Hysteretic behavior of replaceable steel plate damper for prefabricated joint with earthquake resilience

Abstract

Prefabricated structures are widely used in civil infrastructure, attributed to the advantages of environmental sustainability, easy in-situ operation, short construction period and low-cost. Beam-to-column connection is the critical component for the structural integrity of prefabricated structures, and the failure of beam-to-column connection might lead to structural progressive collapse under earthquakes. In this paper, a novel dual-functional replaceable steel plate damper was proposed for prefabricated beam-to-column joints to improve the mechanical behavior and earthquake resilience.

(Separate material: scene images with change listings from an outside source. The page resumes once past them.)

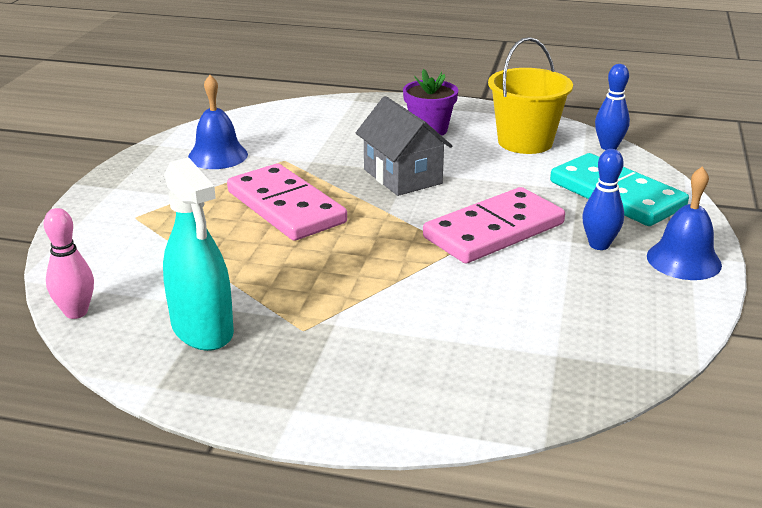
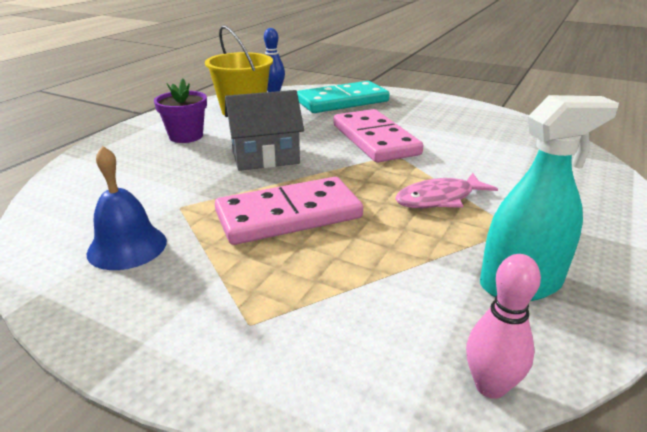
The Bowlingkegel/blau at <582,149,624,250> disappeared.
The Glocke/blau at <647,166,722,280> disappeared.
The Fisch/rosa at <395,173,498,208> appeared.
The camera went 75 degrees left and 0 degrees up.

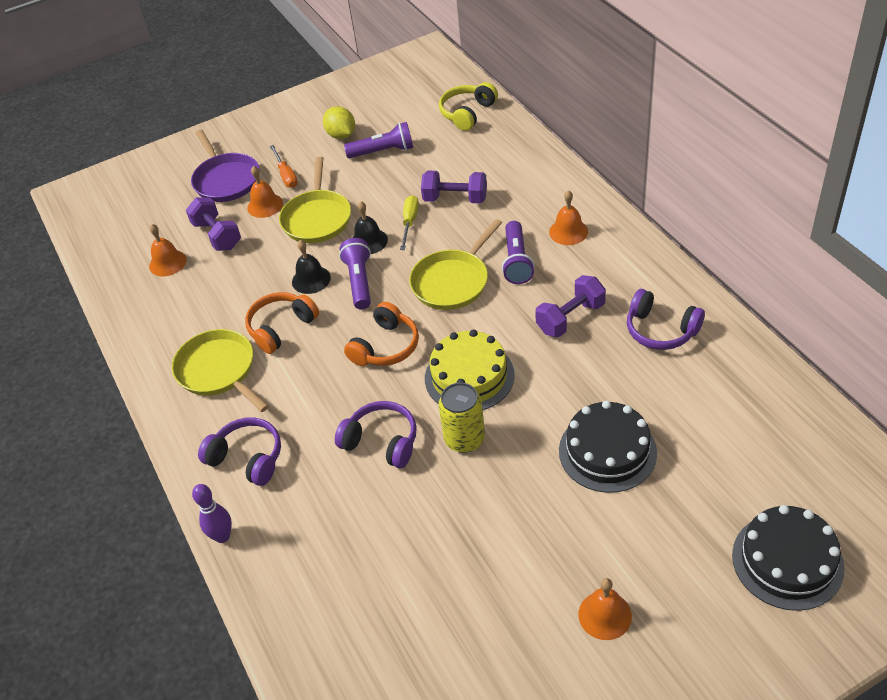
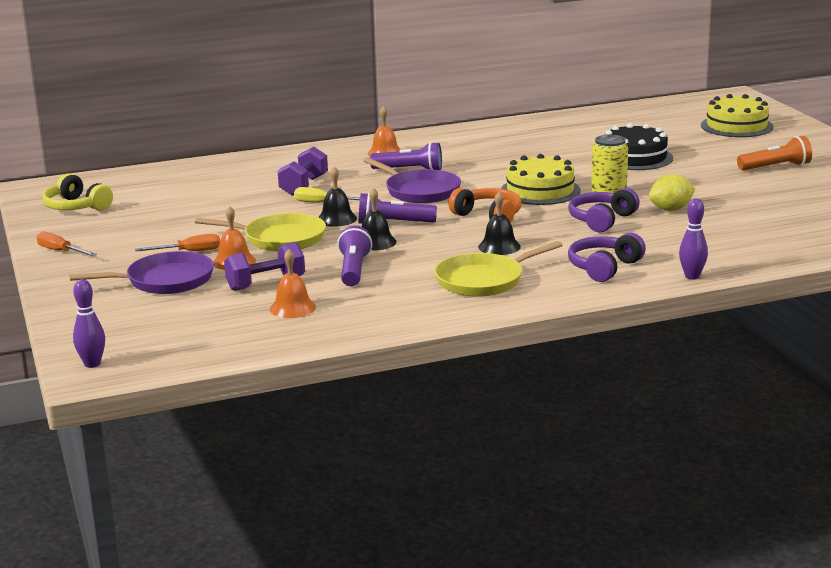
The Kopfhörer/orange at <245,292,319,354> disappeared.
The Zitrone/gelb moved from <323,106,355,139> to <649,174,695,211>.
The Taschenlampe/lila moved from <344,122,413,158> to <337,225,372,286>.
The Pfanne/gelb at <409,219,502,310> became the Pfanne/lila at <363,157,461,203>.
The Kopfhörer/gelb moved from <439,82,498,131> to <42,173,113,211>.
The Hantel/lila at <535,275,606,337> disappeared.
The Glocke/orange at <578,578,632,640> was replaced by the Taschenlampe/orange at <737,136,812,171>.
The Kopfhörer/lila at <627,289,705,350> disappeared.
The Kuchen/schwarz at <732,505,845,611> became the Kuchen/gelb at <701,94,774,137>.
The Schraubenzieher/orange at <36,231,97,256> appeared.
The Bowlingkegel/lila at <73,279,105,368> appeared.
The Glocke/schwarz at <478,192,521,255> appeared.
The camera went 85 degrees left and 25 degrees down.

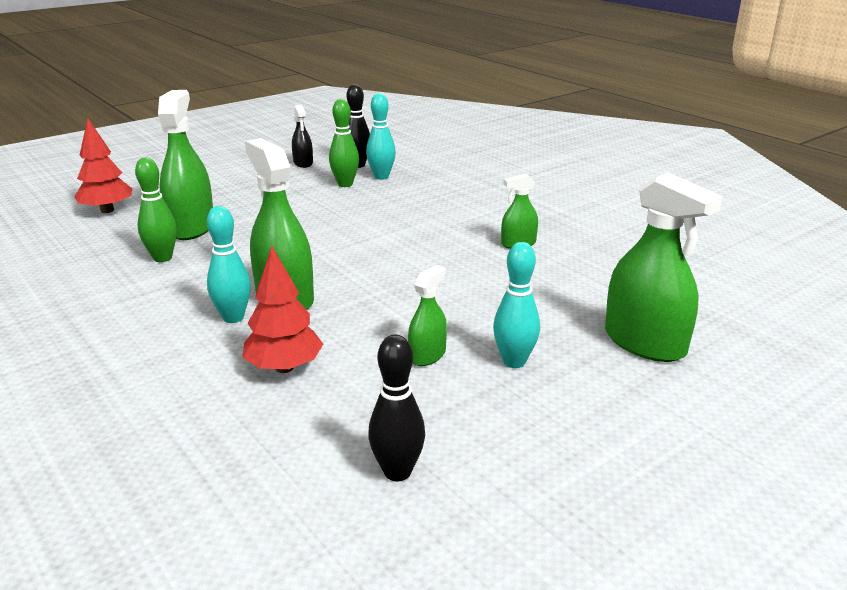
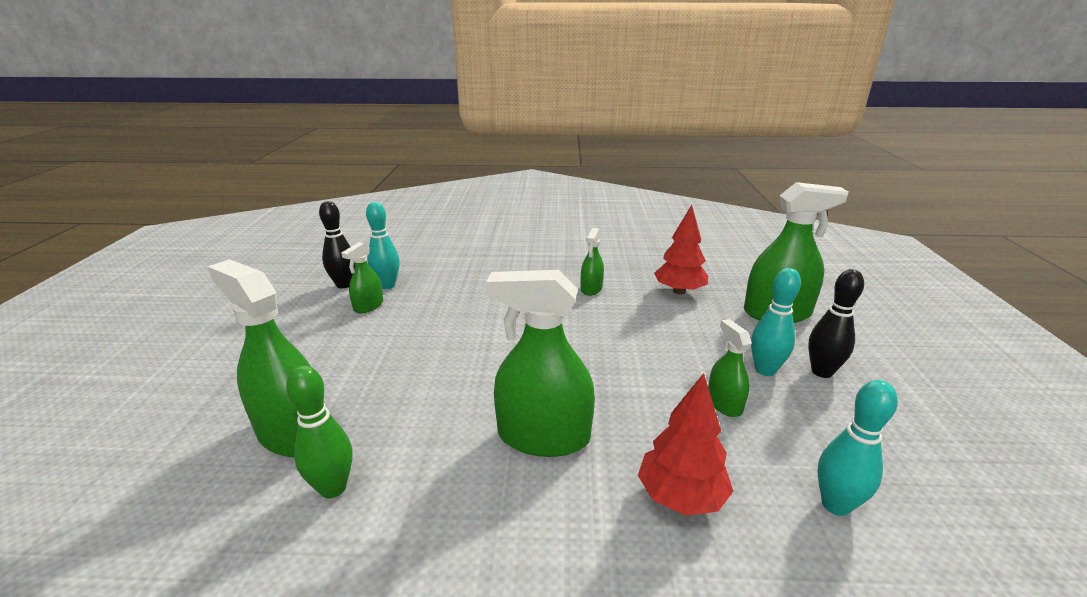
The Baum/rot moved from <74,119,133,213> to <654,205,708,295>.
The Bowlingkegel/türkis moved from <207,206,251,323> to <817,380,898,516>.
The Sprühflasche/schwarz at <292,105,313,168> disappeared.
The Bowlingkegel/grün at <329,99,359,187> was replaced by the Sprühflasche/grün at <341,242,383,314>.
The Bowlingkegel/schwarz moved from <368,334,425,481> to <808,269,864,378>.
The camera went 50 degrees left and 0 degrees up.

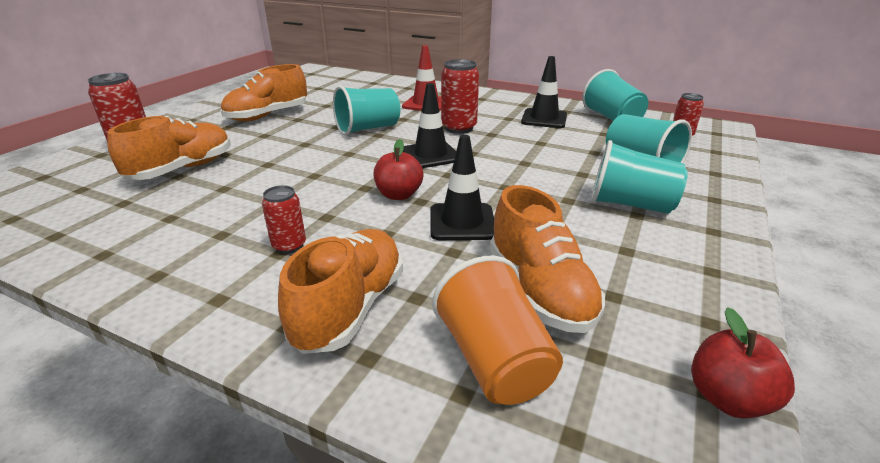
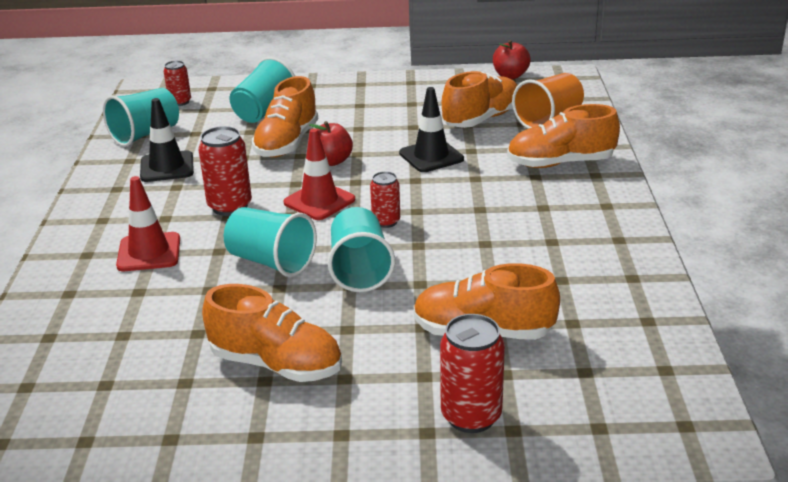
The Dose/rot moved from <262,185,306,254> to <370,171,400,228>.
The Apfel/rot moved from <373,139,423,200> to <310,121,353,166>.
The Leitkegel/schwarz at <403,83,456,168> became the Leitkegel/rot at <283,128,355,220>.
The Becher/türkis moved from <591,140,688,214> to <328,207,395,292>.
The Schuh/orange at <252,76,318,157> appeared.
The camera went 115 degrees left and 0 degrees up.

The influence of different configurations for steel plate damper on the hysteretic behavior was analyzed experimentally and numerically. Results obtained from experimental and numerical research demonstrated that proposed steel plate damper successfully developed desired mechanical behavior. Moreover, the influence of different configuration details including width-to-thickness ratio of steel plates, weakened length and width of steel plates, gap between weakened steel plates and constrained steel sleeves, were investigated to optimize the mechanical behavior of steel plate damper, and the favorable construction configurations were recommended based on parametric analysis. In the end, the hysteretic constitutive model for steel plate damper was proposed based on considerable numerical analysis on FEA models and verified by means of comparisons between theoretical results, experimental results and numerical analysis.